> **Problem 1**
Copy the stretch of the motorcycle thread from "## SabineRR (Jul" through "accesories powder coated.", word for word.
— begin Selected excerpt —
# Whats your dream bike?



## archerykid13 (Aug 11, 2009)

Not a big fan of Harleys but that's a sick looking bike!! I'm more of a crotch rocket guy. I plan on buying a Suzuki Hayabusa 1300R turbo.


----------



## outdoorsman3 (Nov 15, 2010)

my dad doesnt want me to kill myself on a bike... lol


----------



## Fletch125 (Jun 13, 2012)

archerykid13 said:


> Not a big fan of Harleys but that's a sick looking bike!! I'm more of a crotch rocket guy. I plan on buying a Suzuki Hayabusa 1300R turbo.


I want a yamaha r6 for now im getting a ninja 250r next summer.


>>-FLETCH-->


----------



## archerykid13 (Aug 11, 2009)

I'm getting my Suzuki next spring. It's a badass bike.


----------



## flynh97 (Feb 6, 2012)

I like bikes but after a friend's dad just died on one, I'm staying away from them.


----------



## Fletch125 (Jun 13, 2012)

flynh97 said:


> I like bikes but after a friend's dad just died on one, I'm staying away from them.


Not the bikes fault. Sorry to hear but dont let that stop you. My dads bestfriend lost his left leg on one. Another friend died. 


>>-FLETCH-->


----------



## Dreamsofmynt (Jul 21, 2012)

Bikes are waaay more fuel efficient than cars. And that Harley is hot! It's a bit boring though, personally I'd liven it up a bit with some paint.


----------



## arhoythunter (Aug 3, 2010)

outdoorsman3 said:


> my dad doesnt want me to kill myself on a bike... lol


Same here man... My mom told me if she caught me on a motorcycle she was gonna kill me personally...


----------



## Fletch125 (Jun 13, 2012)

Dreamsofmynt said:


> Bikes are waaay more fuel efficient than cars. And that Harley is hot! It's a bit boring though, personally I'd liven it up a bit with some paint.


I like the matte finish, keeps it cool and not to flashy. Cafe racers were mostly older bikes back in the day and didnt have very great paint jobs since they were mostly home jobs


>>-FLETCH-->


----------



## SabineRR (Jul 9, 2012)

I have a Honda crf230 but am looking to upgrade to a Yamaha r6 soon


----------



## Gov'na (Mar 25, 2011)

One; chrome yellow forty-eight with mini apes. Two; scarlet red street glide, with all accesories powder coated.


----------
— end Selected excerpt —
— begin Supplied information —
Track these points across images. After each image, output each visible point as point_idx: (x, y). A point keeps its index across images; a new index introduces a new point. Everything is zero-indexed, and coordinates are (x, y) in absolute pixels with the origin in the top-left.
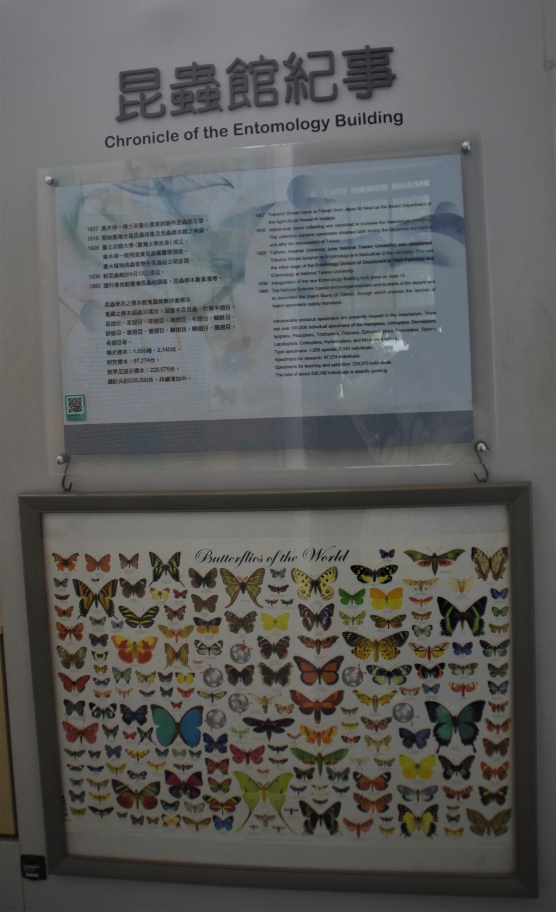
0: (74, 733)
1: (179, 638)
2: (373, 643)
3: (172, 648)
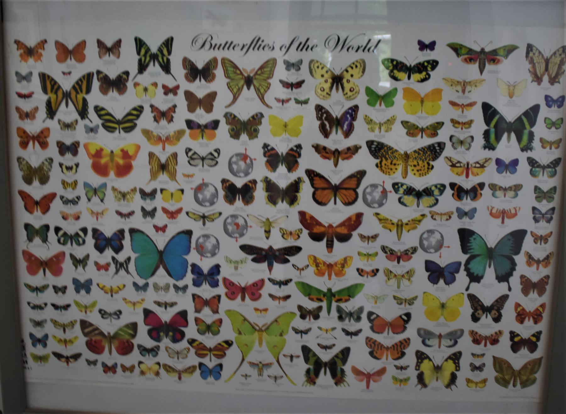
0: (36, 265)
1: (167, 145)
2: (402, 155)
3: (157, 157)
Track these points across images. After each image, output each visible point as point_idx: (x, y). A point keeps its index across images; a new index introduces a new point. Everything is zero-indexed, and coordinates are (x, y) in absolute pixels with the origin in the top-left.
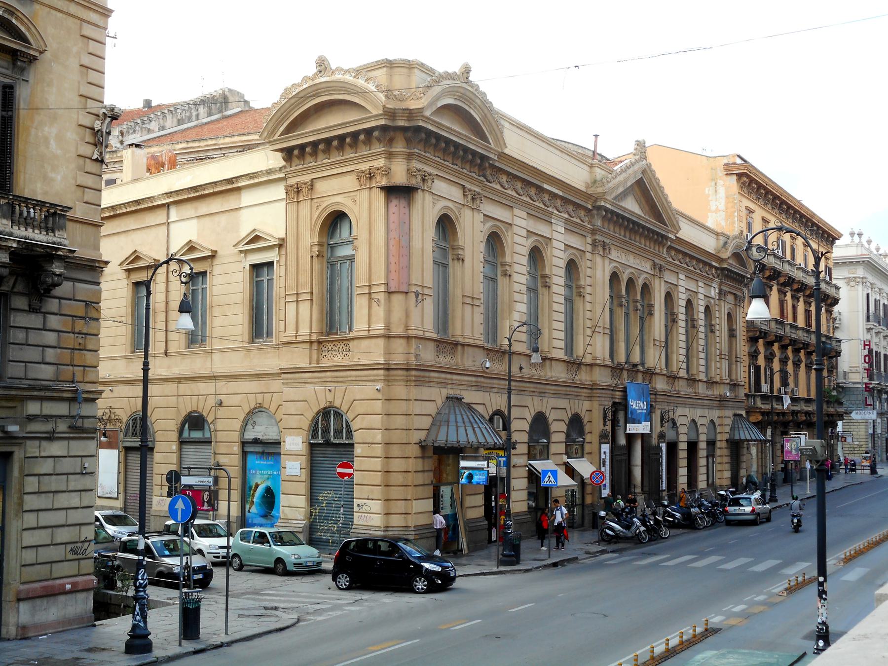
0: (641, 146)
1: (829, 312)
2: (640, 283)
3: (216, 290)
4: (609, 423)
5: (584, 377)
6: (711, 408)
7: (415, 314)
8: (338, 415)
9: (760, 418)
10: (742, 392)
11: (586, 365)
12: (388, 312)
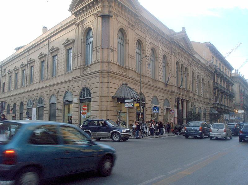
0: (184, 29)
1: (232, 87)
2: (185, 66)
3: (59, 59)
4: (177, 103)
5: (169, 88)
6: (204, 105)
7: (111, 55)
8: (87, 90)
9: (217, 109)
10: (212, 102)
11: (170, 85)
12: (102, 54)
— end Supplied information —
> **Problem 2**
Repeat the stretch of the records from their start through the line containing "3: (157, 157)" word for word, leaving out the pictures.

> **Task solution 1**
## SabineRR (Jul 9, 2012)

I have a Honda crf230 but am looking to upgrade to a Yamaha r6 soon


----------



## Gov'na (Mar 25, 2011)

One; chrome yellow forty-eight with mini apes. Two; scarlet red street glide, with all accesories powder coated.

> **Task solution 2**
Track these points across images. After each image, output each visible point as point_idx: (x, y). A point keeps its index across images; a new index introduces a new point. Everything is zero-indexed, and coordinates are (x, y) in absolute pixels with the origin in the top-left.
0: (74, 733)
1: (179, 638)
2: (373, 643)
3: (172, 648)
0: (36, 265)
1: (167, 145)
2: (402, 155)
3: (157, 157)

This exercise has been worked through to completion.